Bitcoin is up approximately 1.5% in the past 24 hours, after briefly reaching $121,000 on futures before slipping back.
The macro impulse is straightforward. Private payrolls data showed an unusual decline, pushing Treasury yields lower and increasing the odds of a rate cut.
Meanwhile, the price competes with a dense supply band ranging from $114,000 to $118,000. Crucially, long-term holder distribution is easing and ETF inflows have resumed, which together imply stabilizing demand rather than a one-off spike.
Sentiment gauges like the Short-Term Holder Realized Value (RVT) and the Fear & Greed Index have cooled, consistent with a period of consolidation rather than capitulation.
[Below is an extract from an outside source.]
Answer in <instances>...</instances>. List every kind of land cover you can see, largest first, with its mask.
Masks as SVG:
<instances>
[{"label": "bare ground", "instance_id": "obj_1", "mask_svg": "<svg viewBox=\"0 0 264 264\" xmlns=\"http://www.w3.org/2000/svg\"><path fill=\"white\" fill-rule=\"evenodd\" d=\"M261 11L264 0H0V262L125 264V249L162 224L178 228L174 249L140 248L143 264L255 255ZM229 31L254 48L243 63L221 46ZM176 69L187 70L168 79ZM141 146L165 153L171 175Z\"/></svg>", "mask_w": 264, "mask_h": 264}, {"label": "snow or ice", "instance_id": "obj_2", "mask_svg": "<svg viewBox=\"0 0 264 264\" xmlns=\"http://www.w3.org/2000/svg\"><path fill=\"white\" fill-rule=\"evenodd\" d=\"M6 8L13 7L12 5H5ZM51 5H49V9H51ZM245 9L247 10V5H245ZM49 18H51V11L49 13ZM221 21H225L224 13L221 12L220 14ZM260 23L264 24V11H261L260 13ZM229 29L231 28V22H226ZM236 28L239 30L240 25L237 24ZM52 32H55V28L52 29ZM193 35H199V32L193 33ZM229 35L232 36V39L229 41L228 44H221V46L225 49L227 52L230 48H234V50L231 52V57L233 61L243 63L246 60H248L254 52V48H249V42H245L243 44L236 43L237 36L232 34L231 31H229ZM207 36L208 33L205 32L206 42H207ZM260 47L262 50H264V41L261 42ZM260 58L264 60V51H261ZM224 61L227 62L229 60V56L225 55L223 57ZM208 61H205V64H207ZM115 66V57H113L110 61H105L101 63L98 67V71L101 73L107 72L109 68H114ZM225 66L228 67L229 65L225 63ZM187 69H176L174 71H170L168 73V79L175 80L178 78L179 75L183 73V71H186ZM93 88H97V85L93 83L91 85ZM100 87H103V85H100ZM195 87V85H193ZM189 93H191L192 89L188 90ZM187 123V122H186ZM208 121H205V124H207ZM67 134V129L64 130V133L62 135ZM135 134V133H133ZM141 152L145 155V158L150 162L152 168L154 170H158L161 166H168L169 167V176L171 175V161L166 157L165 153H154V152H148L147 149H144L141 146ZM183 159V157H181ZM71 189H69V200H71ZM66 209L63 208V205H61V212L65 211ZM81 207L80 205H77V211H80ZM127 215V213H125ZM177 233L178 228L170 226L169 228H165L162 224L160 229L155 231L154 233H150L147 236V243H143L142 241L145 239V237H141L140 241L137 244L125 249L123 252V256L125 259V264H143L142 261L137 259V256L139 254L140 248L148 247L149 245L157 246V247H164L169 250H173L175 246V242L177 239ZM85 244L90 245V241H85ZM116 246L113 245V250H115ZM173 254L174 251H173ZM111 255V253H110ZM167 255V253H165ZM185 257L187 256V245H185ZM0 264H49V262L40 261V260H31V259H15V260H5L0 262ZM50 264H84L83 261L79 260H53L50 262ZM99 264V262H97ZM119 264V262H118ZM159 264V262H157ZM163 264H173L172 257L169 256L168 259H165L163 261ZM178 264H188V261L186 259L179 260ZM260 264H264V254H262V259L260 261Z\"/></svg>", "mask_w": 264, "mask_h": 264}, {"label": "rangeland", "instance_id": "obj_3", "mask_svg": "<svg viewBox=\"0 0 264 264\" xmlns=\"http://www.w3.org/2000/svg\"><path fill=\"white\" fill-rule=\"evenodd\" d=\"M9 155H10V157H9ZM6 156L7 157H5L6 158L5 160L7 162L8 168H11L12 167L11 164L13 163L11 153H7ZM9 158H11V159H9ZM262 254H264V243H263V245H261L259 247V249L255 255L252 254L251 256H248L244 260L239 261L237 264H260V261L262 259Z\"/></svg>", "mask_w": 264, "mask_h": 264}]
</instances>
In derivatives, the record expiry last week reset positioning. As open interest rebuilds in the fourth quarter, implied volatility has softened, skew is drifting toward neutral, and the term structure remains in contango with a firmer back end.
Overall, the report characterized the backdrop as neutral but constructive, waiting on a catalyst for the “next decisive move.” That backdrop aligns with macroeconomic tailwinds. Shutdown uncertainty continues to amplify a “rates trade,” which could also delay some economic releases and keep markets leaning dovish.
To maintain momentum, the crypto market requires a string of positive spot ETF flow prints and clear evidence that BTC can absorb the supply overhang between $114,000 and $118,000 without reigniting long-term holder distribution.